§ Texte présenté
* * *
De cette diversité et de ces atermoiements naît un malaise quant au positionnement tactique du Mouvement Démocrate. Le 22 avril 2007, François Bayrou affirmait que la France avait enfin un centre. Dans son article de Commentaire, il appelle à un dépassement de ce terme, tout en voulant en conserver son héritage. Combien de fois ai-je entendu des propos moqueurs voire infamants sur le Centre et le Centrisme dans la bouche de « démocrates » ? Ni à droite, ni à gauche, ni au centre, nous sommes alternatifs (phrase à peu près exacte tirée d'un Conseil départemental provisoire des Bouches-du-Rhône). La semaine dernière encore, à propos de ses rapports avec la gauche, François Bayrou affirmait être au centre... Alors qu'à la Grande Motte, Jean-François Kahn traînait dans la boue le concept (repris il y a peu par Corinne Lepage). Certains affirment que la position du MoDem est au centre-gauche, sans véritablement définir le contenu... On dirait même un décalque du centre-droit vieille forme où la détermination du centre ne passe que par ses alliés et non pas par son corpus programmatique. On a aussi entendu cet été l'expression de centre progressiste. Il est curieux d'aller chercher un terme du vocabulaire de la gauche pour définir son originalité intrinsèque. « Or, chaque fois qu'on accepte la langue de ses adversaires, d'une certaine manière on a perdu d'avance ». Bayrou le disait lui-même en 2007 (Commentaire n°117, p.722). Peut-être avait-il à l'esprit le Parti du Congrès indien, mais ce serait oublié que derrière les mesures sociales de Sonia Gandhi, il y a aussi les réformes libérales de Manmohan Singh. C'est dire si une nébulosité très dense enserre le Mouvement Démocrate.

Cette imprécision a eu une illustration éclatante cet été. Corinne Lepage voulait siéger avec le groupe écologiste au Parlement Européen, tandis que le PDE était décapité par le départ des anciens de la Marguerite italienne au PSE. Sagement, François Bayrou a préféré demeurer dans le groupe libéral... pour qu'à la fin de l'été, on nous explique doctement qu'il fallait faire émerger le camps de l'alternance au pouvoir sarko-umpiste. Mais les mains tendues successives au PS et à Europe Écologie ont reçu une fin de non recevoir ou presque. L'image du parti n'est qu'un peu plus écornée : triste scène que de voir les leaders oranges faire la danse du ventre devant la gauche pour sauver quelques élus tout en voulant préserver les apparences d'un dialogue politique digne.
* * *
§ Relevés présentés
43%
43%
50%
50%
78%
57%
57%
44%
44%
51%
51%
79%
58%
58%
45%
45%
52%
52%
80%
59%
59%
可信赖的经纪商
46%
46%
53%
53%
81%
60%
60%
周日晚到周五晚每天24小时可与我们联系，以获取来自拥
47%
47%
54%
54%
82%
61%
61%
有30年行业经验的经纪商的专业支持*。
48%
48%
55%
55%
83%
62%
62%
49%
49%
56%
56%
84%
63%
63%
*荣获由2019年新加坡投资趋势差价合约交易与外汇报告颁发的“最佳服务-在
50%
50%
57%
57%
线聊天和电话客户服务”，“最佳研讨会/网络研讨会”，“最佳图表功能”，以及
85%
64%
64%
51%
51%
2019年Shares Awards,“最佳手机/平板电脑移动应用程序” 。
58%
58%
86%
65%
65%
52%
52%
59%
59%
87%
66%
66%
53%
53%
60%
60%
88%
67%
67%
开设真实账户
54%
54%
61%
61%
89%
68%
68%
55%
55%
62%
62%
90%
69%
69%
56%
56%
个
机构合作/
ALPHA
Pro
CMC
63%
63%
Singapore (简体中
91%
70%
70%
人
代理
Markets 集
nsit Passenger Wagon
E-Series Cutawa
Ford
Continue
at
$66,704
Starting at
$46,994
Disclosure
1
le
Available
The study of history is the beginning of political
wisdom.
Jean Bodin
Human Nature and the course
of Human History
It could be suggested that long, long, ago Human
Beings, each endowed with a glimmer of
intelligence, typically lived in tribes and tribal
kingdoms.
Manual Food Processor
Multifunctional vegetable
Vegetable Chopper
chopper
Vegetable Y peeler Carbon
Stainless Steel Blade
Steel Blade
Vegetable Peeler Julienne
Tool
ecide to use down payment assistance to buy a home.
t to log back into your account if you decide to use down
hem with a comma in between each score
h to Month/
* * *
§ Consigne
D'après le texte présenté, avec quel groupe du Parlement européen Corinne Lepage souhaitait-elle siéger ?

§ Réponse
Avec le groupe écologiste.